Penerapan kebijakan baru seharusnya melewati beberapa fase. Sebelum akhirnya secara definitif kebijakan lama diubah.
Pertama, fase sosialisi. Diperlukan waktu sosialisasi mencukupi. Agar masyarakat dan berbagai pihak terkait, memahami benar adanya perubahan kebijakan itu.
Kedua, simulasi kebijakan. Uji coba pelaksanaan kebijakan baru untuk bisa dideteksi berbaga titik lemah. Termasuk tingkat kemerataan ketersediaan pangkalan penyedia gas melon.
![](https://assets.kedaipena.com/images/2024/08/Resizer_17246465675063.jpeg)
Dikenali tingkat kesulitan masyarakat dalam mendapatkan barang, berikut solusinya. Termasuk kendala jarak antara pangkalan dengan masyarakat pengguna.
Ketiga, perlunya transisi penerapan regulasi baru.

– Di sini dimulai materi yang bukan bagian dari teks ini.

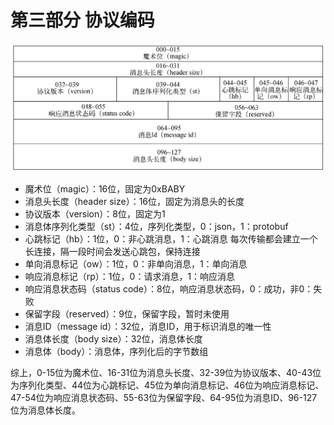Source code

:# 第三部分 协议编码

![img.png](src/main/resources/imgs/img.png)

- 魔术位（magic）：16位，固定为0xBABY
- 消息头长度（header size）：16位，固定为消息头的长度
- 协议版本（version）：8位，固定为1
- 消息体序列化类型（st）：4位，序列化类型，0：json，1：protobuf
- 心跳标记（hb）：1位，0：非心跳消息，1：心跳消息 每次传输都会建立一个长连接，隔一段时间会发送心跳包，保持连接
- 单向消息标记（ow）：1位，0：非单向消息，1：单向消息
- 响应消息标记（rp）：1位，0：请求消息，1：响应消息
- 响应消息状态码（status code）：8位，响应消息状态码，0：成功，非0：失败
- 保留字段（reserved）：9位，保留字段，暂时未使用
- 消息ID（message id）：32位，消息ID，用于标识消息的唯一性
- 消息体长度（body size）：32位，消息体长度
- 消息体（body）：消息体，序列化后的字节数组

综上，0-15位为魔术位、16-31位为消息头长度、32-39位为协议版本、40-43位为序列化类型、44位为心跳标记、45位为单向消息标记、46位为响应消息标记、47-54位为响应消息状态码、55-63位为保留字段、64-95位为消息ID、96-127位为消息体长度。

Agar para pengecer yang hendak mengajukan menjadi pangkalan memiliki waktu cukup dalam melengkapi persyaratan pendaftaran. Sebelum akhirnya kebijakan pelarangan penjualan oleh pengecer diterapkan secara definitif.
Antrian pengguna gas melon seharusnya juga menyadarkan kita semua. Kita sedang tidak memiliki instrumen ekonomi Pancasila secara kelembagaan. Untuk sewaktu-waktu digunakan intervensi kepentingan ekonomi rakyat.
Keinginan mengendalikan jaringan distribusi untuk tidak memainkan harga termasuk peneraan “sistem ekonomi pasar terkelola”. Sistem yang diterapkan oleh orde baru.
Sementara hampir tiga dekade reformasi, kita menerapkan ekonomi pasar murni. Suplay and demand mengontrol secara murni harga-harga di pasar.
Kasus pengecer gas melon menaikkan harga di atas HET (Harga Eceran Tertinggi) merupakan hukum pasar. Pemerintah tidak banyak memiliki banyak instrumen untuk menstabilkannya. Bahkan tidak bisa melarang.
Di situlah ironinya. Terjadi pada barang subsidi. Gas melon itu.
Penerapan sistem “ekonomi pasar terkelola” pada era orba ditopang oleh kelembagaan-kelembagaan ekonomi Pancasila. Secara merata. Untuk stabilisasi harga-harga kebutuhan pokok, disediakan Bulog. Sewaktu-waktu melakukan intervensi pasar jika terjadi gejolak harga. Termasuk oleh permainan spekulan.
Pemenuhan rakyat atas kebutuhan usaha ekonomi disedakan KUD-KUD. Koperasi Unit Desa. Di seluruh wilayah. Pemerintah tinggal menggerakkan produsen untuk distribusi barang ke KUD-KUD. Dari KUD ke pengecer yang bisa dikontrol KUD.
Kini pemerintah tidak memiliki kelembagaan-kelembagaan seperti KUD. Secara merata di semua wilayah. Seperti untuk mendukung penangaan cepat terhadap kasus seperti antrian panjang pembeli gas melon di pangkalan. Pemerintah harus berdamai dengan pengecer. Yang telah diidentifikasinya sebagai biang kenaikan harga barang subsidi itu.
Pengecer dianggapnya sebagai biang terciptanya kerugian bagi end user. Bagi rakyat. Karena menaikkan harga di atas HET. Tapi meninggalkannya ternyata membawa kerugian lebih besar. Rakyat kesulitan mendapatkan gas melon dengan mudah dan cepat.
Kasus gas melon (LPG 3 Kg) sebenarnya hanya dua saja. Pertama, manajemen transisi kebijakan. Fase-fase transisi tidak dilalui dengan baik. Pada akhirnya memicu gejolak. Kedua, perlunya penguatan kembali instrumen-instrumen kelembagaan ekonomi Pancasila. Ketika ekonomi pasar murni tidak berpihak pada rakyat. Kelembagaan ekonomi Pancasila ini sebagai payung perlindungannya.